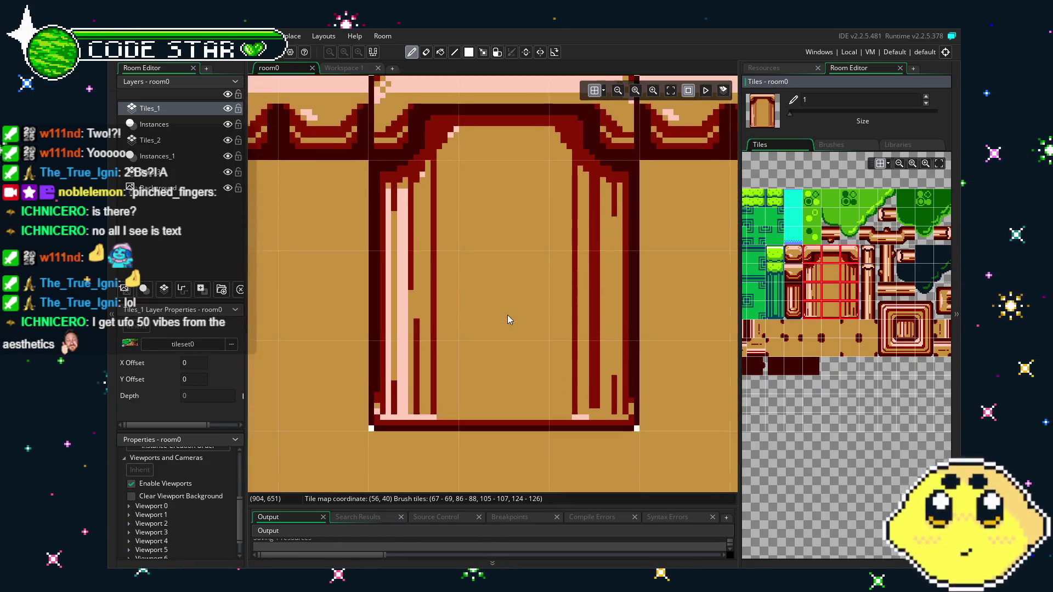
pyautogui.scroll(-1, 508, 314)
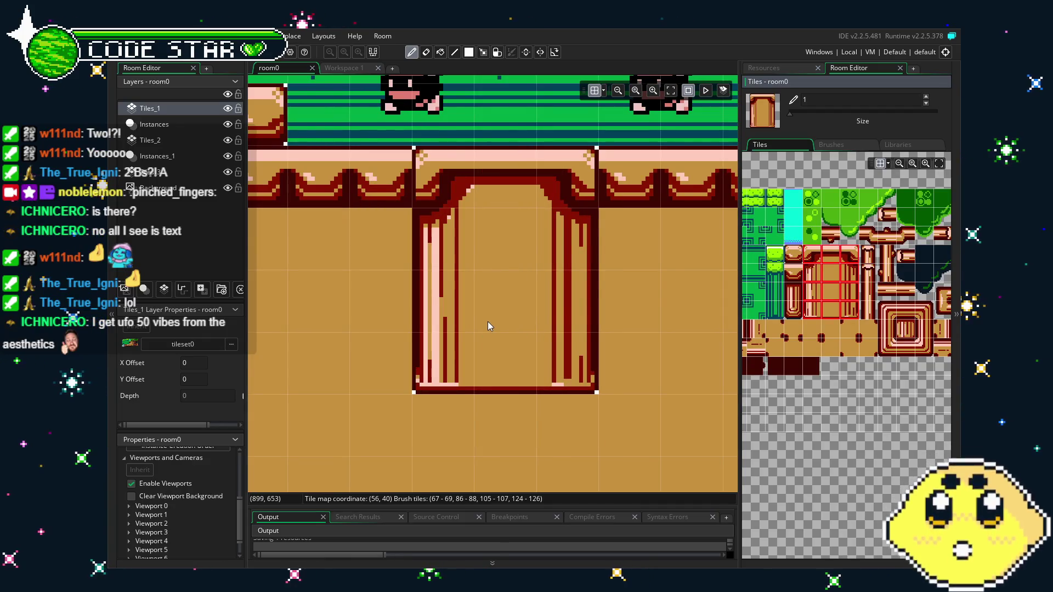
pyautogui.press('e')
pyautogui.hscroll(-3, 792, 357)
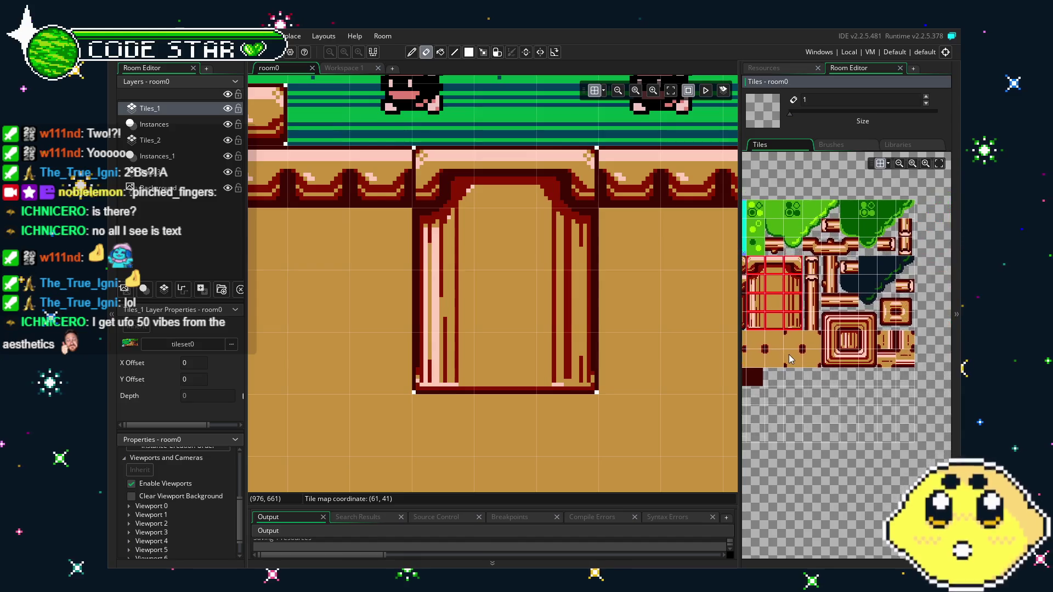
pyautogui.moveTo(792, 357); pyautogui.dragTo(843, 354)
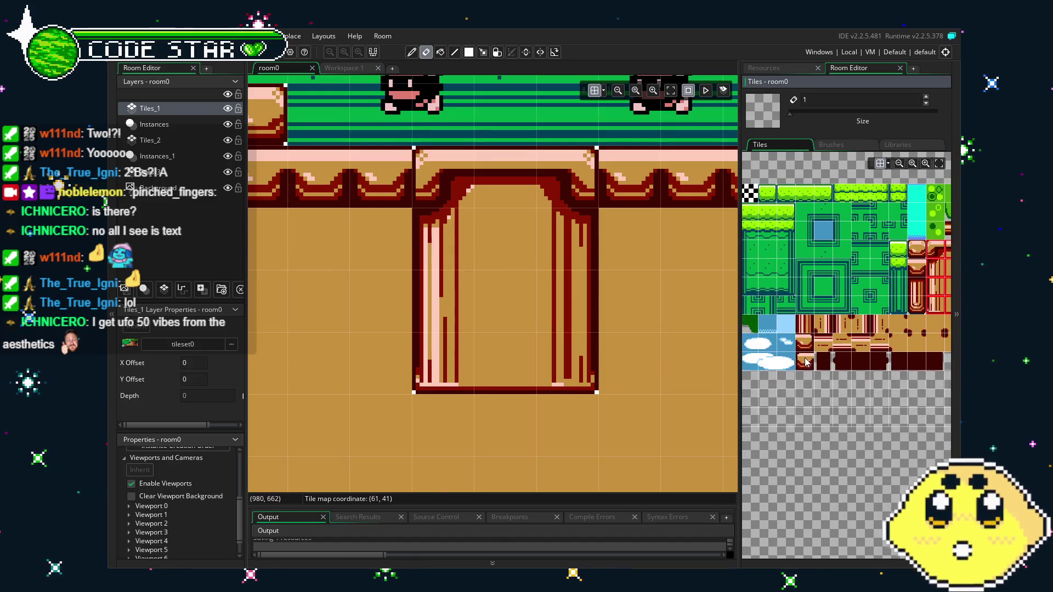
pyautogui.click(806, 362)
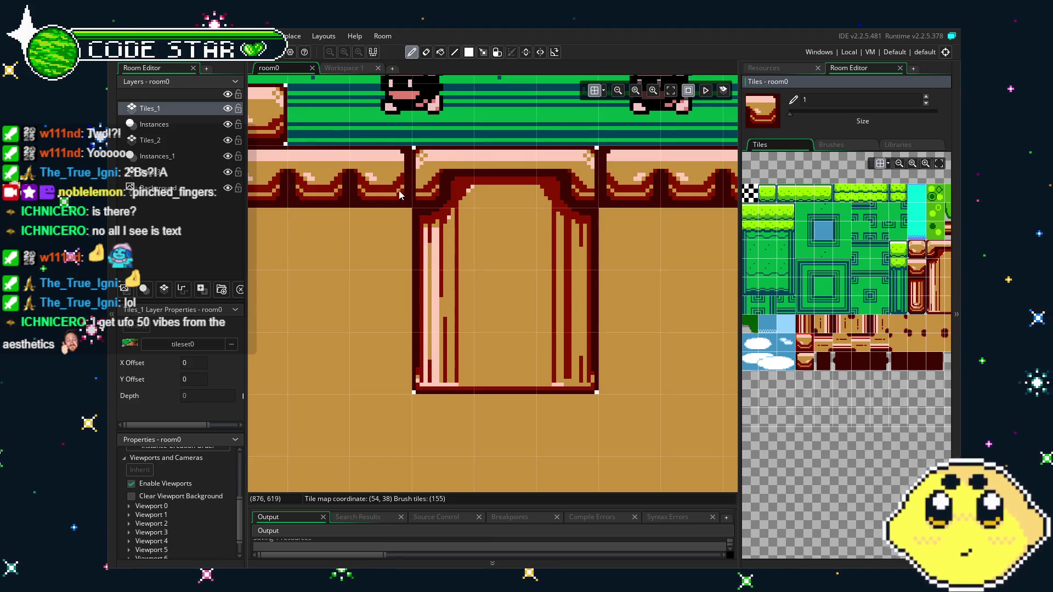
pyautogui.press('e')
pyautogui.scroll(-1, 414, 367)
pyautogui.scroll(-1, 433, 304)
pyautogui.press('d')
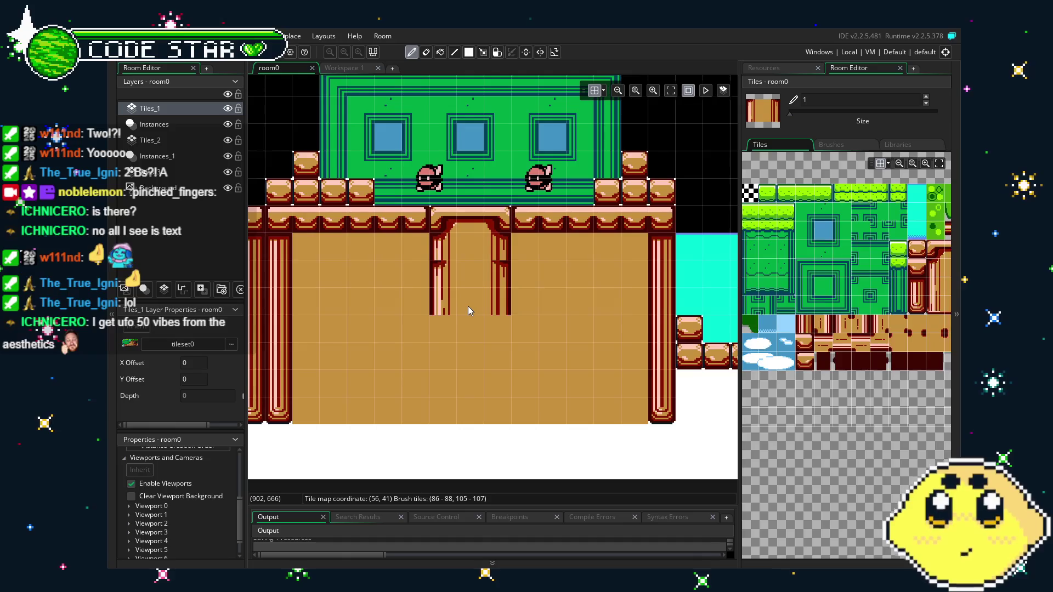
# - Copy the room's door tiles into a brush to stamp the doorway down to the bottom edge
pyautogui.press('m')
pyautogui.moveTo(408, 272); pyautogui.dragTo(459, 279)
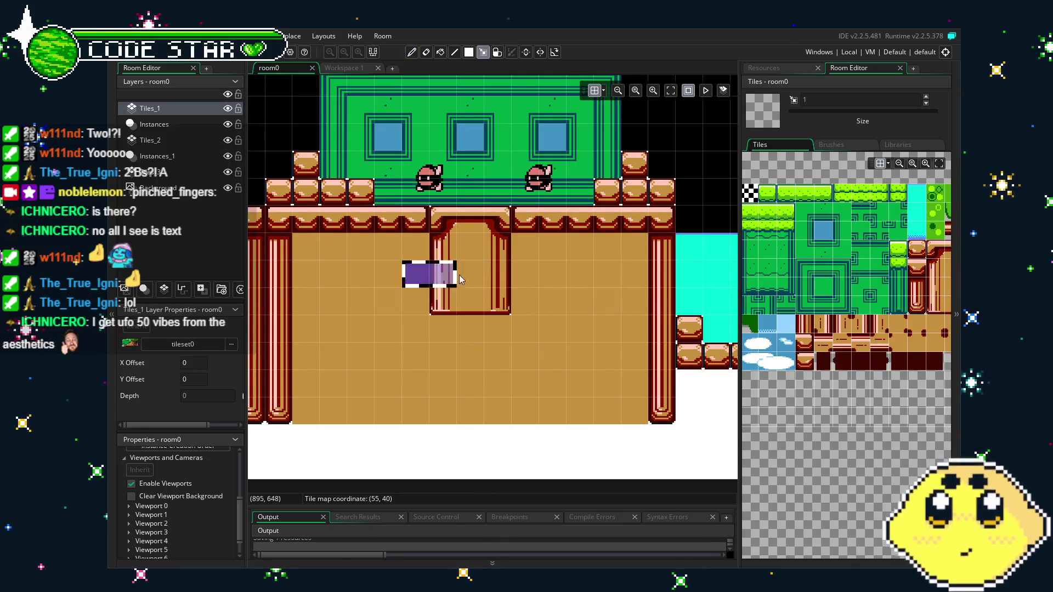
pyautogui.press('ctrl+c')
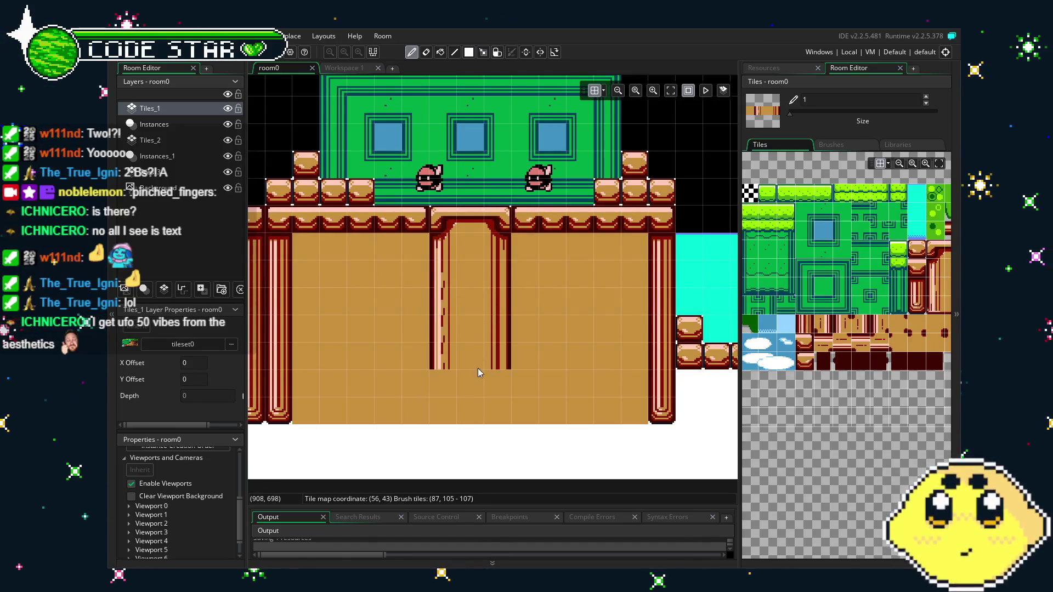
pyautogui.press('e')
pyautogui.scroll(-3, 475, 426)
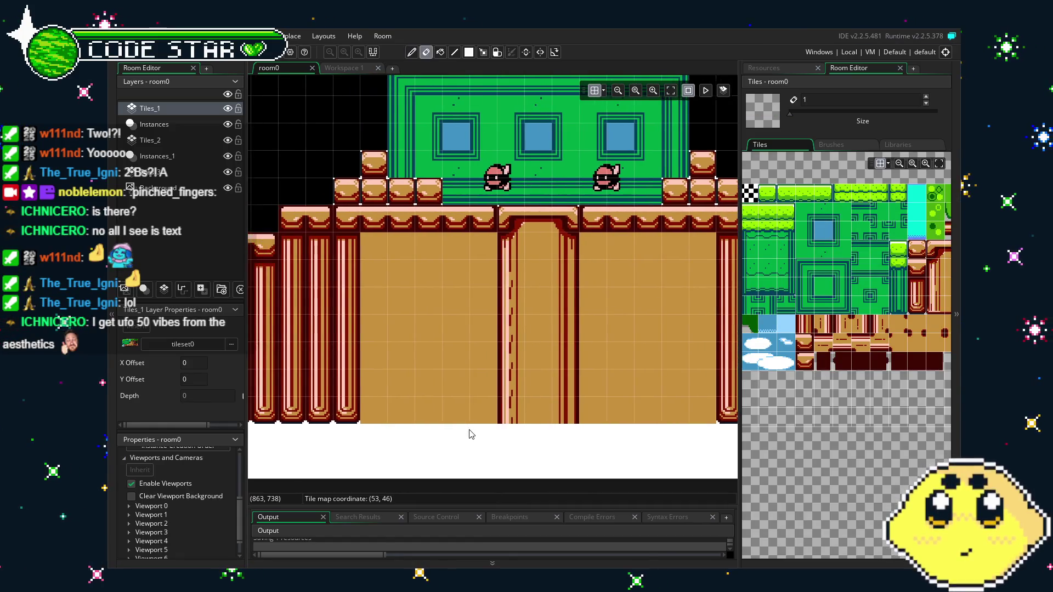
pyautogui.moveTo(471, 434); pyautogui.dragTo(453, 440)
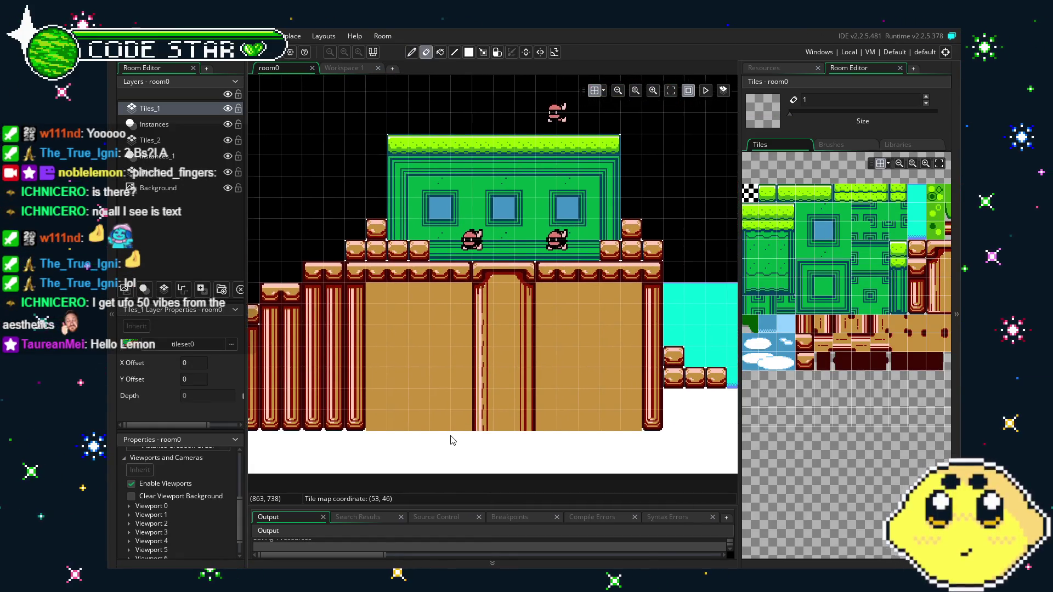
# - Pan around the room to inspect the building, the area to its right and the pillar staircase
pyautogui.moveTo(485, 373); pyautogui.dragTo(403, 375)
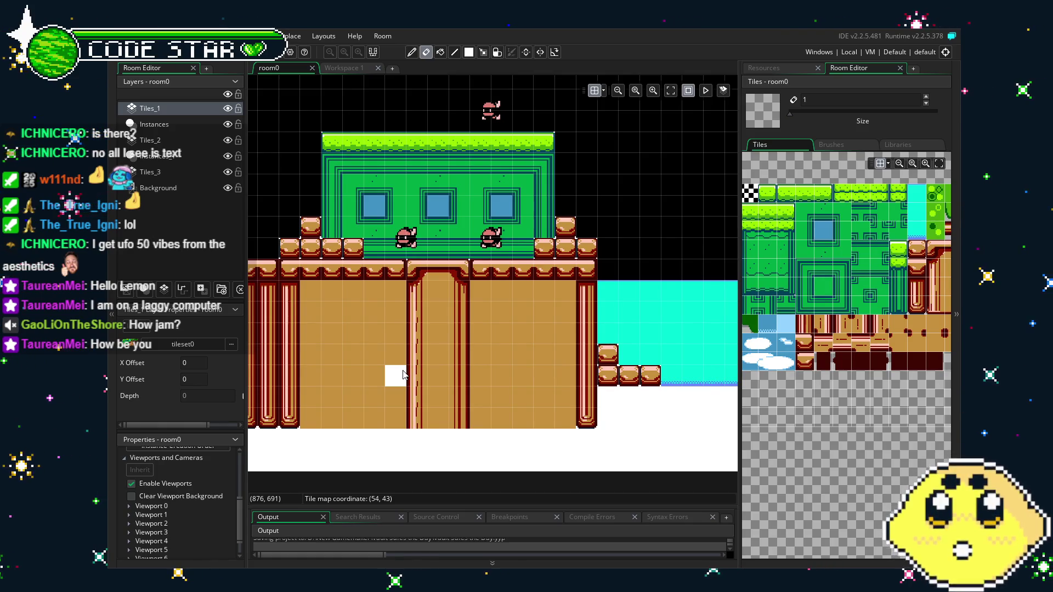
pyautogui.scroll(3, 403, 374)
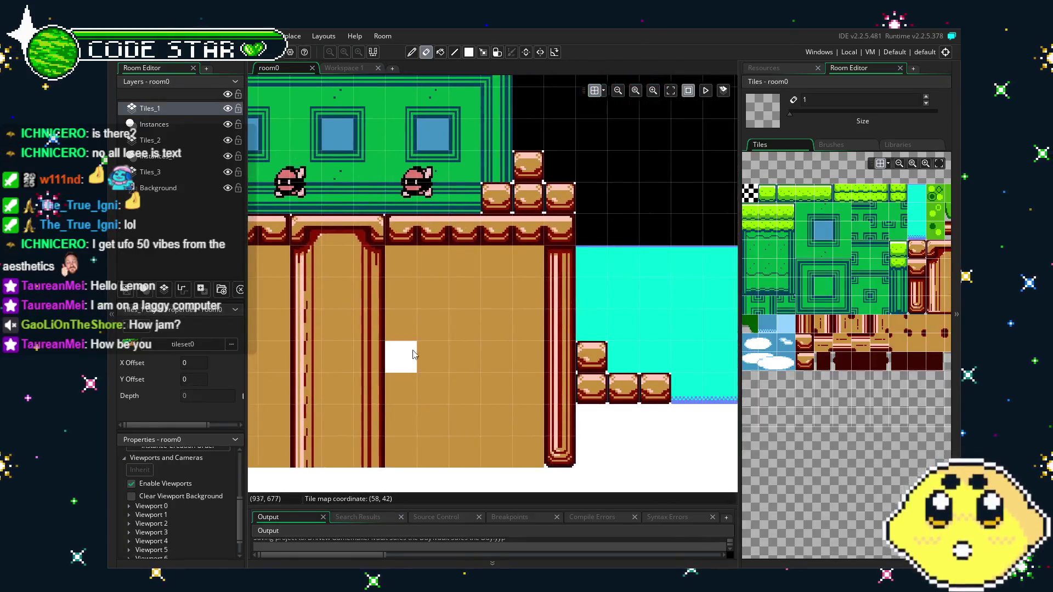
pyautogui.scroll(-3, 413, 353)
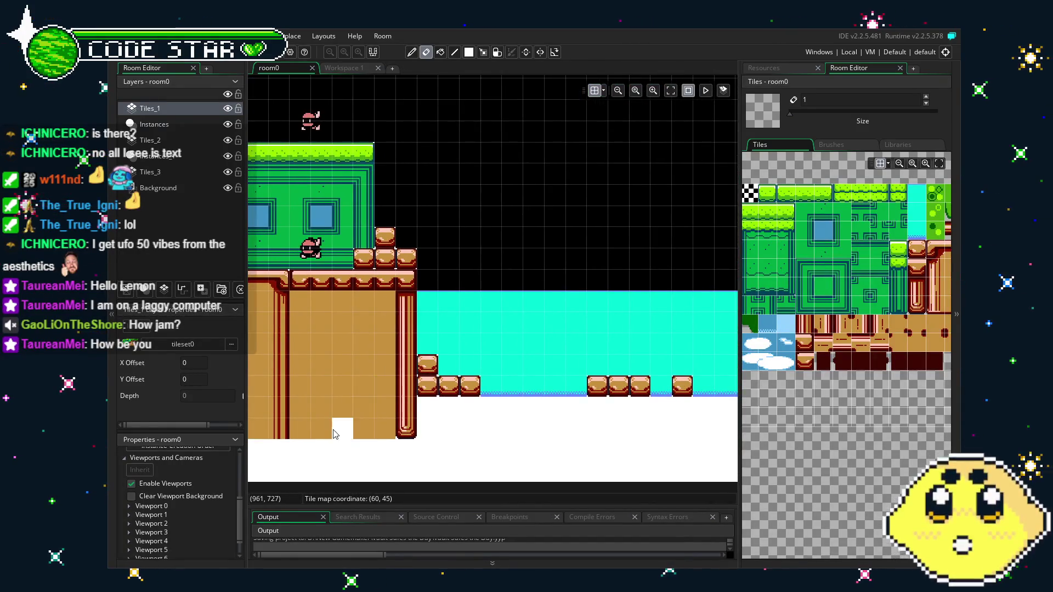
pyautogui.moveTo(336, 435); pyautogui.dragTo(581, 391)
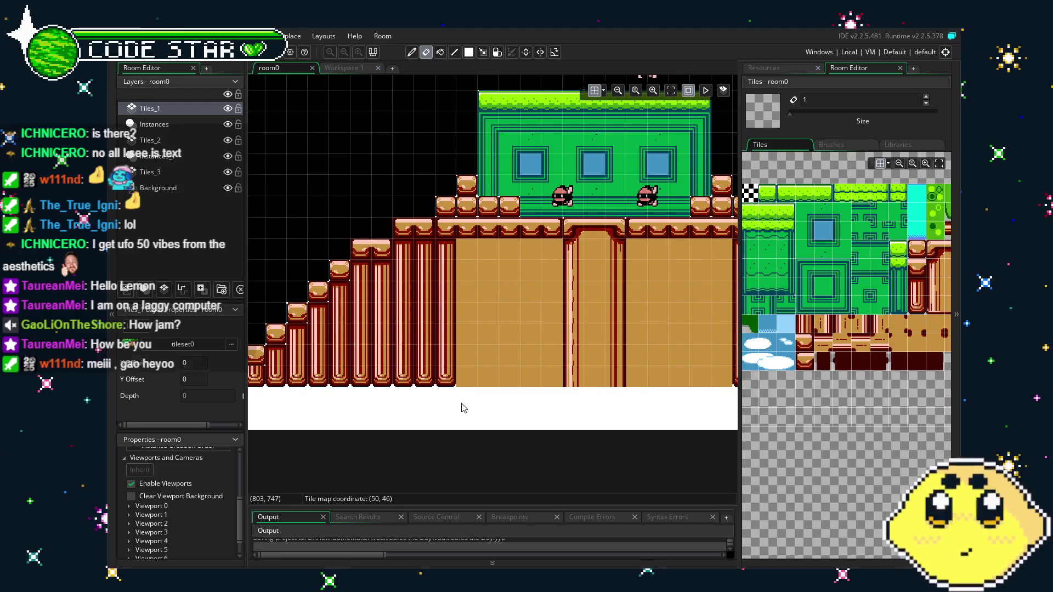
pyautogui.moveTo(463, 408)
pyautogui.mouseDown()
pyautogui.moveTo(642, 407)
pyautogui.moveTo(364, 422)
pyautogui.mouseUp()
pyautogui.moveTo(517, 398)
pyautogui.mouseDown()
pyautogui.moveTo(446, 395)
pyautogui.moveTo(403, 427)
pyautogui.mouseUp()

════════════════════

What is being asked:
An exact copy of the lines from the one containing "pyautogui.moveTo(463, 408)" through the end of the data above is the whole answer.

Your response:
pyautogui.moveTo(463, 408)
pyautogui.mouseDown()
pyautogui.moveTo(642, 407)
pyautogui.moveTo(364, 422)
pyautogui.mouseUp()
pyautogui.moveTo(517, 398)
pyautogui.mouseDown()
pyautogui.moveTo(446, 395)
pyautogui.moveTo(403, 427)
pyautogui.mouseUp()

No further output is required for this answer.